Copy out the data below. Keep every word as it is.

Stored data
=-=-=
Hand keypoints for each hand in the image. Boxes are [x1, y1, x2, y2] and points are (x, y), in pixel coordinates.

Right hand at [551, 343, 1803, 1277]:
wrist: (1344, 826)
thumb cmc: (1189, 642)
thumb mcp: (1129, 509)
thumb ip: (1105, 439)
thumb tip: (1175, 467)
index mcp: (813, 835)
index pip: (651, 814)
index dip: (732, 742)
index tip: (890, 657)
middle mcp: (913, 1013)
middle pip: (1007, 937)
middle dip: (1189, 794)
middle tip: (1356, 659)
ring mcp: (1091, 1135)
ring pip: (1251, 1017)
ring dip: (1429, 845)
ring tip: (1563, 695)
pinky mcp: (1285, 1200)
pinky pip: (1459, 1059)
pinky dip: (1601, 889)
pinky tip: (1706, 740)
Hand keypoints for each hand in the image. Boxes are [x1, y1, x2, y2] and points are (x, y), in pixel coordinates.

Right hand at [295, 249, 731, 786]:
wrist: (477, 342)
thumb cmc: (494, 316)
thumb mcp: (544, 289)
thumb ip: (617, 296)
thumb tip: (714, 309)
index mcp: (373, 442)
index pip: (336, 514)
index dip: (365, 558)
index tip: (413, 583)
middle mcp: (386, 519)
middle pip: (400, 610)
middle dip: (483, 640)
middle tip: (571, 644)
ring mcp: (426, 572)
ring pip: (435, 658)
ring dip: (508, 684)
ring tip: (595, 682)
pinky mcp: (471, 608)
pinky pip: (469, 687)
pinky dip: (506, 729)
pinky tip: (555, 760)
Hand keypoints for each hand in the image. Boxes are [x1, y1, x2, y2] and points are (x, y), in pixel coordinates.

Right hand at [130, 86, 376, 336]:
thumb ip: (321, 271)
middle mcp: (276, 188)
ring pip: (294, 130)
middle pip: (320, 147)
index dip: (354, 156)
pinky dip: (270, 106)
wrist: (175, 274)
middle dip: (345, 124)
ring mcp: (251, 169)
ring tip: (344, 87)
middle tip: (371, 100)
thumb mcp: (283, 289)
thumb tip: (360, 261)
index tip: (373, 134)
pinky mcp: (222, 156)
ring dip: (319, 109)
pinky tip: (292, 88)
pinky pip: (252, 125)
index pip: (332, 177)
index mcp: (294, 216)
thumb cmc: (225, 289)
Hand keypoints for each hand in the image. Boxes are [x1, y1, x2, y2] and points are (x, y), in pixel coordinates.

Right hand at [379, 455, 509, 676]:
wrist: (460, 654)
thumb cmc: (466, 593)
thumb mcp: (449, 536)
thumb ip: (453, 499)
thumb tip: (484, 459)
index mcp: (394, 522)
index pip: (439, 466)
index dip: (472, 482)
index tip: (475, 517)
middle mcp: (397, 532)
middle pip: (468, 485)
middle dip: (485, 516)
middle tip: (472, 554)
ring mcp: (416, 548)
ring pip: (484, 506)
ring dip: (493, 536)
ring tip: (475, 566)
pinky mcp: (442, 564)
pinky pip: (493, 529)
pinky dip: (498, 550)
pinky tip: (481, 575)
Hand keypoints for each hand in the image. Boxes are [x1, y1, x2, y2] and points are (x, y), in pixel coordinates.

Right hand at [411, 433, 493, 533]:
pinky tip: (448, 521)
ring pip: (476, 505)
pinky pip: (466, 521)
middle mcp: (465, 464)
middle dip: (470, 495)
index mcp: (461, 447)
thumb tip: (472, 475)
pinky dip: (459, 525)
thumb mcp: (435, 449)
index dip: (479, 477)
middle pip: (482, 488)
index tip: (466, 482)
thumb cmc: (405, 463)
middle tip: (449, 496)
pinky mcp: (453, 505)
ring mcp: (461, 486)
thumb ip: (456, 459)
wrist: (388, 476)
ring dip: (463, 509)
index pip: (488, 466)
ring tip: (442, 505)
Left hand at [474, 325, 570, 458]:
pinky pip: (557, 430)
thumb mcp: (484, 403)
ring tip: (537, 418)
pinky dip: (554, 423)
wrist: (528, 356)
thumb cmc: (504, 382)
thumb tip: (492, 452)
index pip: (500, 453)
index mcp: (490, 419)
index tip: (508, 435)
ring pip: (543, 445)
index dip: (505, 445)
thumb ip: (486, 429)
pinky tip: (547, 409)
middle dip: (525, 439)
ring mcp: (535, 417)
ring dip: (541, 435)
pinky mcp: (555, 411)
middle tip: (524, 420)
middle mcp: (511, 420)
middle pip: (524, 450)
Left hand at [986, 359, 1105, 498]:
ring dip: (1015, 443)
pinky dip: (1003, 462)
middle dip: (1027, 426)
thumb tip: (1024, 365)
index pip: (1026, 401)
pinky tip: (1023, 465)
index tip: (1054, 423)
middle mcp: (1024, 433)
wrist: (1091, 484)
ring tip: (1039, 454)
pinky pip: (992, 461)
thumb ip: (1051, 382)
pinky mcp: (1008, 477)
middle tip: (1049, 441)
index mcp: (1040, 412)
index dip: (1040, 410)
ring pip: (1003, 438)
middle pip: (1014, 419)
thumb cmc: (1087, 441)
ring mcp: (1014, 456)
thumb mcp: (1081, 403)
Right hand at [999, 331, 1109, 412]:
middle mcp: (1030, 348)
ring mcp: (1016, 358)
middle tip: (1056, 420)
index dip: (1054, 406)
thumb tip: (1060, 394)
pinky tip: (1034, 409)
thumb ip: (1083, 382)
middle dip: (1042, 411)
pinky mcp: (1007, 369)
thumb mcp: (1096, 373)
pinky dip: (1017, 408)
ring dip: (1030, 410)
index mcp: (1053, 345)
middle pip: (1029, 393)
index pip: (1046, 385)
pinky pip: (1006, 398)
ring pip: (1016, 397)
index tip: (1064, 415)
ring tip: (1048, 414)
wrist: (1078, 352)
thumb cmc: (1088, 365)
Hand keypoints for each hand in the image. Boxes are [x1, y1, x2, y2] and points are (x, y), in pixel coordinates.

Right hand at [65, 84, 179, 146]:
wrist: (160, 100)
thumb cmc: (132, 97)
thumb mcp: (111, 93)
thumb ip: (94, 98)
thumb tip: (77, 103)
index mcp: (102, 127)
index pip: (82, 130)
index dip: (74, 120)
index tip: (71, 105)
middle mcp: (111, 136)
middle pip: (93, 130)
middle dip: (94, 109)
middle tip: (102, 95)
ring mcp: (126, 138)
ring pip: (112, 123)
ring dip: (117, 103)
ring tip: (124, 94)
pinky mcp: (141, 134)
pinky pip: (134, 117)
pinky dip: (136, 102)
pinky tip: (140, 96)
=-=-=
*Task output:*
Hand keypoints for each hand in the image. Boxes are [x1, y1, x2, y2] and points are (x, y), in pixel coordinates.

Right hand at [551, 343, 1803, 1277]:
wrist: (1344, 826)
thumb cmc: (1189, 642)
thumb mcp: (1129, 509)
thumb ip: (1105, 439)
thumb tip: (1175, 467)
index mcp: (813, 835)
index pip: (651, 814)
index dip: (732, 742)
index tip: (890, 657)
middle mcp: (913, 1013)
middle pip: (1007, 937)
middle dip: (1189, 794)
middle tip: (1356, 659)
ring mcp: (1091, 1135)
ring pip: (1251, 1017)
ring dip: (1429, 845)
ring tip: (1563, 695)
pinky mcp: (1285, 1200)
pinky pip: (1459, 1059)
pinky dip: (1601, 889)
pinky tip: (1706, 740)
Hand keypoints for each hand in the image. Boxes are [x1, y1, x2, y2] and points are (x, y), in pixel coordinates.

Right hand at [295, 249, 731, 786]:
wrist: (477, 342)
thumb cmc: (494, 316)
thumb mcp: (544, 289)
thumb ip: (617, 296)
thumb tip: (714, 309)
index mcp: (373, 442)
index pip: (336, 514)
index dip: (365, 558)
index tip: (413, 583)
middle mcp: (386, 519)
middle pip: (400, 610)
middle dip: (483, 640)
middle tip: (571, 644)
ring mcp: (426, 572)
ring pip: (435, 658)
ring dip: (508, 684)
ring tip: (595, 682)
pinky mcp: (471, 608)
pinky pip: (469, 687)
pinky dip: (506, 729)
pinky tip: (555, 760)
Hand keypoints for each hand in the image. Boxes are [x1, y1, x2, y2] and points are (x, y), in pixel coordinates.

Right hand at [130, 86, 376, 336]:
thumb ip: (321, 271)
middle mcp: (276, 188)
ring pip: (294, 130)
middle pip: (320, 147)
index dip: (354, 156)
pinky dip: (270, 106)
wrist: (175, 274)
middle dip: (345, 124)
ring mcp: (251, 169)
ring tip: (344, 87)
middle tip: (371, 100)
thumb mcp: (283, 289)
thumb tip: (360, 261)
index tip: (373, 134)
pinky mcp: (222, 156)
ring dip: (319, 109)
pinky tip: (292, 88)
pinky pip: (252, 125)
index pip: (332, 177)
index mcp: (294, 216)
thumb cmc: (225, 289)
Hand keypoints for each hand in the image. Boxes are [x1, y1, x2, y2] and points are (x, y), in pixel coordinates.

Right hand at [379, 455, 509, 676]:
wrist: (460, 654)
thumb cmc: (466, 593)
thumb mcp: (449, 536)
thumb ip: (453, 499)
thumb tip: (484, 459)
index mcp: (394, 522)
index pip: (439, 466)
index dip: (472, 482)
index tip: (475, 517)
middle mcp: (397, 532)
middle pip: (468, 485)
middle dip: (485, 516)
middle tip: (472, 554)
ring mcp: (416, 548)
ring pip: (484, 506)
ring dip: (493, 536)
ring tip: (475, 566)
pinky mcp: (442, 564)
pinky pip: (493, 529)
pinky dip: (498, 550)
pinky tip: (481, 575)
Hand keypoints for each hand in the image. Boxes are [x1, y1, x2, y2] and points are (x, y), in pixel coordinates.

Right hand at [411, 433, 493, 533]:
pinky tip: (448, 521)
ring pip: (476, 505)
pinky pip: (466, 521)
middle mcp: (465, 464)
middle dip: (470, 495)
index mcp: (461, 447)
thumb tip: (472, 475)
pinky dip: (459, 525)
thumb mcp: (435, 449)
index dip: (479, 477)
middle pip: (482, 488)
index tip: (466, 482)
thumb cmc: (405, 463)
middle tip: (449, 496)
pinky mcp: (453, 505)
ring mcp: (461, 486)
thumb ip: (456, 459)
wrist: (388, 476)
ring dip: (463, 509)
index pip: (488, 466)
ring tip: (442, 505)
Left hand at [474, 325, 570, 458]:
pinky pip: (557, 430)
thumb mcp: (484, 403)
ring tip: (537, 418)
pinky dip: (554, 423)
wrist: (528, 356)
thumb cmc: (504, 382)
thumb tip: (492, 452)
index pip: (500, 453)
index mcp: (490, 419)
index tip: (508, 435)
ring pip: (543, 445)
index dip: (505, 445)
thumb ip: (486, 429)
pinky tip: (547, 409)
middle dip: (525, 439)
ring mcp: (535, 417)
ring dip: (541, 435)
pinky mcp: (555, 411)
middle tip: (524, 420)
middle mcp: (511, 420)
middle pip: (524, 450)
Left hand at [986, 359, 1105, 498]:
ring dip: (1015, 443)
pinky dip: (1003, 462)
middle dip: (1027, 426)
thumb tip: (1024, 365)
index pip: (1026, 401)
pinky tip: (1023, 465)
index tip: (1054, 423)
middle mcp: (1024, 433)
wrist: (1091, 484)
ring tip: (1039, 454)
pinky pip: (992, 461)
thumb ip: (1051, 382)
pinky mcp: (1008, 477)
middle tip: (1049, 441)
index mcp: (1040, 412)
index dip: (1040, 410)
ring pip: (1003, 438)
middle pip: (1014, 419)
thumb cmc: (1087, 441)
ring mcp: (1014, 456)
thumb mcp: (1081, 403)
Right hand at [999, 331, 1109, 412]:
middle mcp: (1030, 348)
ring mcp: (1016, 358)
middle tip: (1056, 420)
index dip: (1054, 406)
thumb tip: (1060, 394)
pinky tip: (1034, 409)
thumb ip: (1083, 382)
middle dip: (1042, 411)
pinky mcp: (1007, 369)
thumb mcp: (1096, 373)
pinky dip: (1017, 408)
ring dip: (1030, 410)
index mcp: (1053, 345)
middle pip: (1029, 393)
index pip: (1046, 385)
pinky pip: (1006, 398)
ring pip: (1016, 397)
index tip: (1064, 415)
ring tip: (1048, 414)
wrist: (1078, 352)
thumb cmc: (1088, 365)
Hand keypoints for each hand in the image. Boxes are [x1, y1, x2, y2] and points are (x, y), in pixel coordinates.

Right hand at [65, 84, 179, 146]:
wrist: (160, 100)
thumb cmc: (132, 97)
thumb mcp: (111, 93)
thumb ip: (94, 98)
thumb tip: (77, 103)
index mcp: (102, 127)
index pip: (82, 130)
index dip: (74, 120)
index tip: (71, 105)
middle mcp: (111, 136)
middle pip: (93, 130)
middle dip: (94, 109)
middle tip: (102, 95)
ring mcp: (126, 138)
ring pip: (112, 123)
ring dip: (117, 103)
ring tip: (124, 94)
pinky mcp: (141, 134)
pinky pip: (134, 117)
pinky dip: (136, 102)
pinky tip: (140, 96)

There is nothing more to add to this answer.